TASK GOAL.
Look in the material below for the line holding "36: (49, 118, 0.38)". Set it down exactly, with each later line up to and including the line holding "[00:03.333]".

SUPPLIED RECORDS.
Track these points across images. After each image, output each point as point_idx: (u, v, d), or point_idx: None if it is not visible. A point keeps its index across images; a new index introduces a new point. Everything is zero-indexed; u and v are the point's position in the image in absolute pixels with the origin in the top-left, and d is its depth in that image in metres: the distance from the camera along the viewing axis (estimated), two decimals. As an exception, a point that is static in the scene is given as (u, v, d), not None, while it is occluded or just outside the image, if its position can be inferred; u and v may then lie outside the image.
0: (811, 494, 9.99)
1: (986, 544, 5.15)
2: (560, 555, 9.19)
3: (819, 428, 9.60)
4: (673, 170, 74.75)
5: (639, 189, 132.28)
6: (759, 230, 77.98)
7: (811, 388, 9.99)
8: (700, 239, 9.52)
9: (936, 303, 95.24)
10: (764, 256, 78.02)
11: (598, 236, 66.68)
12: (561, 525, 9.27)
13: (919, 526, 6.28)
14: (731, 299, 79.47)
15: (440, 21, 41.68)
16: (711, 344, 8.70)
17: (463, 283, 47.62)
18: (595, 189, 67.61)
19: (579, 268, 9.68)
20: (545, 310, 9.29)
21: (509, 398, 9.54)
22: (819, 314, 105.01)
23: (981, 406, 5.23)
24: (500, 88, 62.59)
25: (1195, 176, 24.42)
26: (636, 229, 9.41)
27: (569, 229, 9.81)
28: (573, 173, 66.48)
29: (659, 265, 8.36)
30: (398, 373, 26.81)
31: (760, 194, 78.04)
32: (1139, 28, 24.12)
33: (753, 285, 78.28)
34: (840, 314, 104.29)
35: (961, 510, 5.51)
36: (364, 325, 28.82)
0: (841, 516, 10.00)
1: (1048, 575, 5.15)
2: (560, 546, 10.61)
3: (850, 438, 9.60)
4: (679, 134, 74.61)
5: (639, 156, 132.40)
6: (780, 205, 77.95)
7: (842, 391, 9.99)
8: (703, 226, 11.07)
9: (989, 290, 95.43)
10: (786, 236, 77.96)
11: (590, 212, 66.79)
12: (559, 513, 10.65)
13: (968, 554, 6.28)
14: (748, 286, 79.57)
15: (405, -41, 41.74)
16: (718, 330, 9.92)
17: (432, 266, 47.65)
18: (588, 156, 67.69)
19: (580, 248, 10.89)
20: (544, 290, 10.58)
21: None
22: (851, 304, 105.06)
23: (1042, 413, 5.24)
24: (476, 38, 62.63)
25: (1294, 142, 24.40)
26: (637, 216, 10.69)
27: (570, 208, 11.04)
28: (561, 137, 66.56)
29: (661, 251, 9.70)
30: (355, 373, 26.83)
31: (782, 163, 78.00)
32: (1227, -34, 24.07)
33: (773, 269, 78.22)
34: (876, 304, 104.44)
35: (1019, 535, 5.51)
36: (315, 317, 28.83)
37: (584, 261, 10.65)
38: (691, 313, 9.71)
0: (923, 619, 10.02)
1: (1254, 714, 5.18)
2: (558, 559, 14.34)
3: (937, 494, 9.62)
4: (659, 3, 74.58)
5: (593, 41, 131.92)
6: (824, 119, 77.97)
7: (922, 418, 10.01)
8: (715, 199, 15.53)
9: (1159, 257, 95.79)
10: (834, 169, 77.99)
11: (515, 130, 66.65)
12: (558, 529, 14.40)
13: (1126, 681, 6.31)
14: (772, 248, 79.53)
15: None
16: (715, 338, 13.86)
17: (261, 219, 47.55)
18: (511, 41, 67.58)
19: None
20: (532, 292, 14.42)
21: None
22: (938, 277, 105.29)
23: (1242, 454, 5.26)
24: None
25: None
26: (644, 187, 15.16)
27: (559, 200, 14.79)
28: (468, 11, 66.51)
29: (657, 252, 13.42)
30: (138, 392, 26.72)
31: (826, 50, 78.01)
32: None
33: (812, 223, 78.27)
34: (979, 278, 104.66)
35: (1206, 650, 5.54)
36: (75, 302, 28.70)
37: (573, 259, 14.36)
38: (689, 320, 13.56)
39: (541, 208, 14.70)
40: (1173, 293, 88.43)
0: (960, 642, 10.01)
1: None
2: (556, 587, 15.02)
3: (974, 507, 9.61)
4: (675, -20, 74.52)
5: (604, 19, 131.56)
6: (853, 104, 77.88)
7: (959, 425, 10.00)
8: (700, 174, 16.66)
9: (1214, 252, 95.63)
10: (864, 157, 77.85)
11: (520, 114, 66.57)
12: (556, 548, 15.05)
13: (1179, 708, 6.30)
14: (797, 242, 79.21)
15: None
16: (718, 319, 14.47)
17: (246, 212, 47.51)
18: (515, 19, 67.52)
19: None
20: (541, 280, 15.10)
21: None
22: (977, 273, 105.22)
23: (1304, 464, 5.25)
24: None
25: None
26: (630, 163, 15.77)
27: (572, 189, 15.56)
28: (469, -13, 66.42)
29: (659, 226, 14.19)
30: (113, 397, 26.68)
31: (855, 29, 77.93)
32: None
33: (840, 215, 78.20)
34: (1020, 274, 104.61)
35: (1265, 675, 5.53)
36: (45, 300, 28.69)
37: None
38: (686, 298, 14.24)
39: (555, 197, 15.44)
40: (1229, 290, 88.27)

--

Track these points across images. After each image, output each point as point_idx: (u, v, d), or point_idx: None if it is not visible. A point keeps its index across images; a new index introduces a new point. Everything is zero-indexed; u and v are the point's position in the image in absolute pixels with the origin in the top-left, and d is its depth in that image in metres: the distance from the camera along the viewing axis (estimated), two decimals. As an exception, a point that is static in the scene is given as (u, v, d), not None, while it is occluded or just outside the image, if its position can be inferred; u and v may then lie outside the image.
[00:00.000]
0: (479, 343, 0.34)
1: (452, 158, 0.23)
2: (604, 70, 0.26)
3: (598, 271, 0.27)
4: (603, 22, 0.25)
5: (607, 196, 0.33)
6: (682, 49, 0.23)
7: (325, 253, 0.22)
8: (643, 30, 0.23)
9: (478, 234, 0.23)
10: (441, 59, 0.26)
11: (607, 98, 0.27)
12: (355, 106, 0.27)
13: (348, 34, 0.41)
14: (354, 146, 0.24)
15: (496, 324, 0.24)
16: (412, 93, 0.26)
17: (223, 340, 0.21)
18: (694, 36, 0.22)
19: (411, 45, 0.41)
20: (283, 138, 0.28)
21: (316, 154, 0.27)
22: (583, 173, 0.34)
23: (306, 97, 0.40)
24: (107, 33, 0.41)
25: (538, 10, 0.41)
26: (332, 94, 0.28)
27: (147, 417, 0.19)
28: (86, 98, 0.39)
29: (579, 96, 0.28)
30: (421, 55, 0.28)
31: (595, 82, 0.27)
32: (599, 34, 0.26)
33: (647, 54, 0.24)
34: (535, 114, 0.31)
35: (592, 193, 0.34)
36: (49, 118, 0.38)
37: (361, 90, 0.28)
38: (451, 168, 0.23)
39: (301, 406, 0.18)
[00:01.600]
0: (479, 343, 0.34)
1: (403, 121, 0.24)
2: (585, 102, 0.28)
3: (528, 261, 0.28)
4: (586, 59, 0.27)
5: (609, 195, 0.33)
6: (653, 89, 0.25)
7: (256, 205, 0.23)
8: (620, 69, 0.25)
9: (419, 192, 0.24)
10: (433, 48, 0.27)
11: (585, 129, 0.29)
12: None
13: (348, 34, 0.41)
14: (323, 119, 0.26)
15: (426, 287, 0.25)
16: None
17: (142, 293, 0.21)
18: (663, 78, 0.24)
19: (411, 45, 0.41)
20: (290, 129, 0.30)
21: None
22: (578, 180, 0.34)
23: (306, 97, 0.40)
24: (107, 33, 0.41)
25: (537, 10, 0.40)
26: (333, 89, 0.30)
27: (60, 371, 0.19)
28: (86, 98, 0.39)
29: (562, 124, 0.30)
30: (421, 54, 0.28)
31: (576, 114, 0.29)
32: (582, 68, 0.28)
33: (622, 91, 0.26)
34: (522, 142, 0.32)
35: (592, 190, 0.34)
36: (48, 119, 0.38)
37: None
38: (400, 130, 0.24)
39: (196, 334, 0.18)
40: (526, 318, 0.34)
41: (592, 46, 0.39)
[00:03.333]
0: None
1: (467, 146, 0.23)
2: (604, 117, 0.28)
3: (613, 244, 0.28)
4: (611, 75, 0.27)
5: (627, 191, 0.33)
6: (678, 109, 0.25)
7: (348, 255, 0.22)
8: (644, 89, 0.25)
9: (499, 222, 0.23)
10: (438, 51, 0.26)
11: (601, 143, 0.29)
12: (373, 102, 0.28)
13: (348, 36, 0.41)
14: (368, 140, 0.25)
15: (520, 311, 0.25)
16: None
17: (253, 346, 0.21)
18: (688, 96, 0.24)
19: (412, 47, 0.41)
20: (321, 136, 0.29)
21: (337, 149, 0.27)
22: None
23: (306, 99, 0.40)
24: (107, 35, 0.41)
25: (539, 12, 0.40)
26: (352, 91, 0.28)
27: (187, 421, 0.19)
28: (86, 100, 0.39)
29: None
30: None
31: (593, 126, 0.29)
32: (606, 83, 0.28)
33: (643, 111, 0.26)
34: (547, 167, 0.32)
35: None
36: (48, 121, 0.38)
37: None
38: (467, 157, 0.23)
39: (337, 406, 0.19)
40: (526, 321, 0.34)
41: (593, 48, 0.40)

WRITTEN SOLUTION.
36: (49, 118, 0.38)
37: (361, 90, 0.28)
38: (451, 168, 0.23)
39: (301, 406, 0.18)
[00:01.600]
0: (479, 343, 0.34)
1: (403, 121, 0.24)
2: (585, 102, 0.28)
3: (528, 261, 0.28)
4: (586, 59, 0.27)
5: (609, 195, 0.33)
6: (653, 89, 0.25)
7: (256, 205, 0.23)
8: (620, 69, 0.25)
9: (419, 192, 0.24)
10: (433, 48, 0.27)
11: (585, 129, 0.29)
12: None
13: (348, 34, 0.41)
14: (323, 119, 0.26)
15: (426, 287, 0.25)
16: None
17: (142, 293, 0.21)
18: (663, 78, 0.24)
19: (411, 45, 0.41)
20: (290, 129, 0.30)
21: None
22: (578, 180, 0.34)
23: (306, 97, 0.40)
24: (107, 33, 0.41)
25: (537, 10, 0.40)
26: (333, 89, 0.30)
27: (60, 371, 0.19)
28: (86, 98, 0.39)
29: (562, 124, 0.30)
30: (421, 54, 0.28)
31: (576, 114, 0.29)
32: (582, 68, 0.28)
33: (622, 91, 0.26)
34: (522, 142, 0.32)
35: (592, 190, 0.34)
36: (48, 119, 0.38)
37: None
38: (400, 130, 0.24)
39: (196, 334, 0.18)
40: (526, 318, 0.34)
41: (592, 46, 0.39)
[00:03.333]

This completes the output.